Soon after Bonanni’s discussion with the Simms regarding the procedures for filing a claim, Tracey submitted 1) a personal property inventory, listing 1,689 destroyed items with a total replacement cost of $446,794.88; 2) invoices from Spamer General Contracting for demolition and debris removal performed at the home site, totaling $24,810; and 3) an estimate of the costs of rebuilding the home destroyed in the fire in the amount of $648,000. Tracey also informed Bonanni that the Simms planned to stay in a vacant, furnished house owned by her sister. Bonanni authorized the Simms to rent the dwelling for $1,700 per month. MBIC later deter *596 mined that the dwelling occupied by the Simms was a loft apartment attached to a shed owned by Tracey’s father.

The 69-page personal property inventory contained more than 1500 categories of items. The inventory set forth the date of purchase of each item lost in the fire, a description, the quantity, and the replacement cost, as determined by the Simms. The inventory revealed that the Simms claimed to have acquired roughly $146,000' worth of personal property in 1999, $60,-000 — $65,000 worth of property in 2000, and $50,000 worth of property in 2001.

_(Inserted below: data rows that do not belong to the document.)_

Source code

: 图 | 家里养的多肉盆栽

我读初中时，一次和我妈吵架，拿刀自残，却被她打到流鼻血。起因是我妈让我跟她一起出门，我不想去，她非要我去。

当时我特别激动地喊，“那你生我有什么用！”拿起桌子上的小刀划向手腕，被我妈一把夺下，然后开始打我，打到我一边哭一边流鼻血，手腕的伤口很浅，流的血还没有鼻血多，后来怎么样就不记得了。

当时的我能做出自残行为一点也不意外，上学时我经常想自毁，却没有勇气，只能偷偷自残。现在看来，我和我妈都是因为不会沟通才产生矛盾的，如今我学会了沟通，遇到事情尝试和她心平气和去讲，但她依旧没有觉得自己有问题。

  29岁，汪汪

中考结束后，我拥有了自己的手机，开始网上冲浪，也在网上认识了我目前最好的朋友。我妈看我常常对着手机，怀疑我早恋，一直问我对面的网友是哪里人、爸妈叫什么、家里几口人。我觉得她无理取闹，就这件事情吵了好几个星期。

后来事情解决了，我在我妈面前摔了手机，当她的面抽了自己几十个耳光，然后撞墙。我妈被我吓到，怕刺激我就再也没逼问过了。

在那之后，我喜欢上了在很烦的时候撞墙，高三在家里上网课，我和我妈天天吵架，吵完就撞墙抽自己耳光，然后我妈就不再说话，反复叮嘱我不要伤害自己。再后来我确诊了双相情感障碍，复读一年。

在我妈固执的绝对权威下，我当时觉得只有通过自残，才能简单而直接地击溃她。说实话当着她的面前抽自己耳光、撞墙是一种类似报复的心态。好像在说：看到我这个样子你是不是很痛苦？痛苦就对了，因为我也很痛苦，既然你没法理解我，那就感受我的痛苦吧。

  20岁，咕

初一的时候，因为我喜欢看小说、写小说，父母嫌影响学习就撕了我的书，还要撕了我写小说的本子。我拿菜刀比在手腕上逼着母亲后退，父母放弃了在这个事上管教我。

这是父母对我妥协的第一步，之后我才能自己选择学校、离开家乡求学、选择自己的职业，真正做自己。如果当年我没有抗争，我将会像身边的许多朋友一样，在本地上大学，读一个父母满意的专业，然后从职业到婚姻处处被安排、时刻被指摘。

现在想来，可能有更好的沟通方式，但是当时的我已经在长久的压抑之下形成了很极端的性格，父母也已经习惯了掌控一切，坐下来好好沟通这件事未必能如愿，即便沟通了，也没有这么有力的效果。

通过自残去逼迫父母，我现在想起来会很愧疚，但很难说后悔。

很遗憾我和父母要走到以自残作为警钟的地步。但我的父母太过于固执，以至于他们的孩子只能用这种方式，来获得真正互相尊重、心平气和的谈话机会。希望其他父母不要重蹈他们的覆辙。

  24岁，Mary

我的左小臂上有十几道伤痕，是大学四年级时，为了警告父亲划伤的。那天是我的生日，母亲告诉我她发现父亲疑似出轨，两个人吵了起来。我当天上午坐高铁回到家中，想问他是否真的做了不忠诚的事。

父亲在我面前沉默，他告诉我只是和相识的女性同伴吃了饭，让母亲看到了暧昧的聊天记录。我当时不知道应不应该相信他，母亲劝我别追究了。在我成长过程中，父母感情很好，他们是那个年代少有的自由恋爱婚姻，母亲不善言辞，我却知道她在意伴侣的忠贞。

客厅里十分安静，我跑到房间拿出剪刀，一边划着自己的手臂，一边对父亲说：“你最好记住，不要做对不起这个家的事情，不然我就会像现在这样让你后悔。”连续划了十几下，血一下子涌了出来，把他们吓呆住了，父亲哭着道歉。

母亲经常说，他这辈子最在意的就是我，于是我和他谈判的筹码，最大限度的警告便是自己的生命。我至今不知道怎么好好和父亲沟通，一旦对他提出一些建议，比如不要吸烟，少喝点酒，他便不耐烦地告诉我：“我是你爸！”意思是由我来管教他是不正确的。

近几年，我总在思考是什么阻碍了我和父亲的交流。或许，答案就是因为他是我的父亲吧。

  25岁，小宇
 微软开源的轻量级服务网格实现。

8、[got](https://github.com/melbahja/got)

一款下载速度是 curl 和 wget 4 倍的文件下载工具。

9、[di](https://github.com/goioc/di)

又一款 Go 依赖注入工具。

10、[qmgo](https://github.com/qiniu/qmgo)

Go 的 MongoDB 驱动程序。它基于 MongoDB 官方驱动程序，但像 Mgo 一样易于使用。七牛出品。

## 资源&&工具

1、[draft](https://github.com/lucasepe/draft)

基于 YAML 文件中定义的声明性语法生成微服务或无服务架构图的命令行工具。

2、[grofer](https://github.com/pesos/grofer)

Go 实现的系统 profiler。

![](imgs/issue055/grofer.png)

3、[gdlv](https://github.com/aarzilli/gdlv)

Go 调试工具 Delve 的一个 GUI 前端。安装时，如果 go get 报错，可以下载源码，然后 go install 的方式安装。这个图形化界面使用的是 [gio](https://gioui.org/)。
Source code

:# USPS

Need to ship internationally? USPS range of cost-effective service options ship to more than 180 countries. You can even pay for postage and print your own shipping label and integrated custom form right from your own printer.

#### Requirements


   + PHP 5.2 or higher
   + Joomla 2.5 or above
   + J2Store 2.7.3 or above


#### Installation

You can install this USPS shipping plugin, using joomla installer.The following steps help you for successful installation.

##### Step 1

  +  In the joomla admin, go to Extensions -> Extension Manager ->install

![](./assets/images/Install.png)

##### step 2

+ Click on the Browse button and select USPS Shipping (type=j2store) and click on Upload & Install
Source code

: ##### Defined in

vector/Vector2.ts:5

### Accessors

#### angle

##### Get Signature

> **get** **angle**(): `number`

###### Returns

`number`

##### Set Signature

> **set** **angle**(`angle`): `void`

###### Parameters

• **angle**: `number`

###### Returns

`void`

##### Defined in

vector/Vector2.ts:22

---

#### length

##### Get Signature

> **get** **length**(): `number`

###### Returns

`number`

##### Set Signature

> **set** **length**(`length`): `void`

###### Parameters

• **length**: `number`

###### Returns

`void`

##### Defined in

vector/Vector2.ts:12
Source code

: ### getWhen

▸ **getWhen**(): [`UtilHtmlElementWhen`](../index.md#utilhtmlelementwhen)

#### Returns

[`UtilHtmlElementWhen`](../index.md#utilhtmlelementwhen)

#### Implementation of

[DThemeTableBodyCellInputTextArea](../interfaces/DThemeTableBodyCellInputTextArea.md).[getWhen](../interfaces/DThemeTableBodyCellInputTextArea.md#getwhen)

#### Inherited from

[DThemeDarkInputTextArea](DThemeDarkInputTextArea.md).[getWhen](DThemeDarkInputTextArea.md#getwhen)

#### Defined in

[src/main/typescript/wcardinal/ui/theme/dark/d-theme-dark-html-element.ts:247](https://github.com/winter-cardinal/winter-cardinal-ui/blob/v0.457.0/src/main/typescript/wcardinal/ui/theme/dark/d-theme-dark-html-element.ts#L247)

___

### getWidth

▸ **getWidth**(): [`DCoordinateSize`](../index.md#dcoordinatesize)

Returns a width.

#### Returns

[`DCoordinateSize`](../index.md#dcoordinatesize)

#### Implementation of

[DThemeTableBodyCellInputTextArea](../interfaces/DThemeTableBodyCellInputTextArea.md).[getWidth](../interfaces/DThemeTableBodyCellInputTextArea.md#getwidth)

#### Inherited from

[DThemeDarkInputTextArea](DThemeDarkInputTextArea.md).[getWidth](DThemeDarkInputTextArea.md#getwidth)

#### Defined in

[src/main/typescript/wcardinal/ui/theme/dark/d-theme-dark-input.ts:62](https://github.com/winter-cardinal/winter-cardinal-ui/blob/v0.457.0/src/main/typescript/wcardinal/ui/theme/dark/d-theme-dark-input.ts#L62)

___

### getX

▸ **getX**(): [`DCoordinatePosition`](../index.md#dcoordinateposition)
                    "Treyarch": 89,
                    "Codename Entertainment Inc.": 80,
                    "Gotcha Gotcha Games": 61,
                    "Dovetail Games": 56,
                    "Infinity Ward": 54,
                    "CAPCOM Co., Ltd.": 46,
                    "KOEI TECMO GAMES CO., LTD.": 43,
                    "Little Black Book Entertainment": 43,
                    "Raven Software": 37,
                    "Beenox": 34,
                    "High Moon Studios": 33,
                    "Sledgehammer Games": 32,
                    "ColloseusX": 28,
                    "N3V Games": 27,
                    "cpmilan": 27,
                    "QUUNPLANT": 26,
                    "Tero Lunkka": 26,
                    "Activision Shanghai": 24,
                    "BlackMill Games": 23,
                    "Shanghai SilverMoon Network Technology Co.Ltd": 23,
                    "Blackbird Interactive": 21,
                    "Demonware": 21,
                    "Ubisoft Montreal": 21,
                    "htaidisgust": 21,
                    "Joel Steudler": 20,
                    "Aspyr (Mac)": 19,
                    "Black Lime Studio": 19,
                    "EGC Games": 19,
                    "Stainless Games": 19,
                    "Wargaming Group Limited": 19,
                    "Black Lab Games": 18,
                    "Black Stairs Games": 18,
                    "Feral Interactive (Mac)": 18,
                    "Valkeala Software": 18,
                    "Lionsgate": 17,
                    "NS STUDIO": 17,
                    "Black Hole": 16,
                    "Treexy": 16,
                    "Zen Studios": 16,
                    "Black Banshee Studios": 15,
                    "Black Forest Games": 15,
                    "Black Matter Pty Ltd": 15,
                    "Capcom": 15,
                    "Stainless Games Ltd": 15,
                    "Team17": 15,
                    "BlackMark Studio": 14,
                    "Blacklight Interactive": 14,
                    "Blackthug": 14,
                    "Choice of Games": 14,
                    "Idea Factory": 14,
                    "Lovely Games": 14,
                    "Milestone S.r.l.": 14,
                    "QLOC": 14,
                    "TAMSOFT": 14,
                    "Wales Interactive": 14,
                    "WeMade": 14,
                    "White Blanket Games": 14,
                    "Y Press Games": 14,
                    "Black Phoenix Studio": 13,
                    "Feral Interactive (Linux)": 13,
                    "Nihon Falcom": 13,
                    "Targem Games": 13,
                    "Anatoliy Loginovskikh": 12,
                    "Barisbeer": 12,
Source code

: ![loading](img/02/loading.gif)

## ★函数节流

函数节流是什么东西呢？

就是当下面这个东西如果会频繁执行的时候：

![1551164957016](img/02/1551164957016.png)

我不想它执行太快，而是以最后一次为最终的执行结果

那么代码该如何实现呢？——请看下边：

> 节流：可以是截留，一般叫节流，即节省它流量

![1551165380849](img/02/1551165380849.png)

After reviewing the personal property inventory, and in light of his knowledge of the Simms’ limited income, Bonanni became concerned with its magnitude and the amount of recent purchases. As a result of his concerns, Bonnani referred the case back to MBIC for further investigation.

William C. Parler, Jr., Esq., MBIC’s attorney, scheduled Examinations Under Oath of both Tracey and Wayne for January 17, 2002. On the date of the examination, the Simms produced a revised personal property inventory and their 1999 and 2000 tax returns. Parler questioned Wayne and Tracey at length regarding discrepancies between the replacement costs listed by the Simms and the costs obtained by MBIC as a result of its own investigation. The examination continued on January 21, 2002, at which time Tracey submitted a second revised personal property inventory. This inventory provided a total replacement cost of $390,290.73.

Tracey was also questioned about the original and the replacement costs for the construction of the Simms’ house. Tracey’s father, Robert Spamer, supervised much of the construction of the original house, which cost $286,000. The cost estimate for the replacement of the house was $648,000, which was based upon a 5,500 square foot home at $120 per square foot. Tracey later informed her father, who had prepared the estimate, that the original house was only 4,900 square feet. Accordingly, Mr. Spamer reduced the replacement cost to $588,900.

An investigation of the Simms’ financial data revealed that Wayne and Tracey were deeply in debt. Wayne’s trucking business owed in excess of $150,000 in short and long-term debt, and the Simms owed $265,000 on their home mortgage. The Simms also owed $35,000 in credit card debt, $20,000 to the Internal Revenue Service for past unpaid taxes, and the balance of a $60,000 lien to Bobbi Spamer for the land upon which the Simms’ built their house. To service their total debt of $588,394, the Simms were required to make monthly payments of at least $8,250. The Simms had an approximate monthly, pre-tax income, both from Tracey’s salary as a claims representative at State Farm and from the trucking business, of between $9,000 and $10,000. 2

The insurance contract between the Simms and MBIC contains a provision that states that MBIC is not obligated to provide any coverage for property losses

if, whether before or after a loss, one or more “insureds” have:
(1) Intentionally concealed or misrepresented any material fact or circumstance;
(2) Engaged in fraudulent conduct; or
(3) Made false statements; *597 relating to this insurance.

(J.A. 867.)

On March 12, 2002, MBIC informed the Simms that their claim under their homeowner’s policy had been denied. Counsel for MBIC informed the Simms that their policy would be considered void because of their misrepresentations and false statements made in support of their claim.

Thereafter, the Simms filed suit for breach of contract in state court against MBIC, seeking recovery of $1,500,000, plus interests and costs. MBIC later removed the case to the United States District Court for the District of Maryland.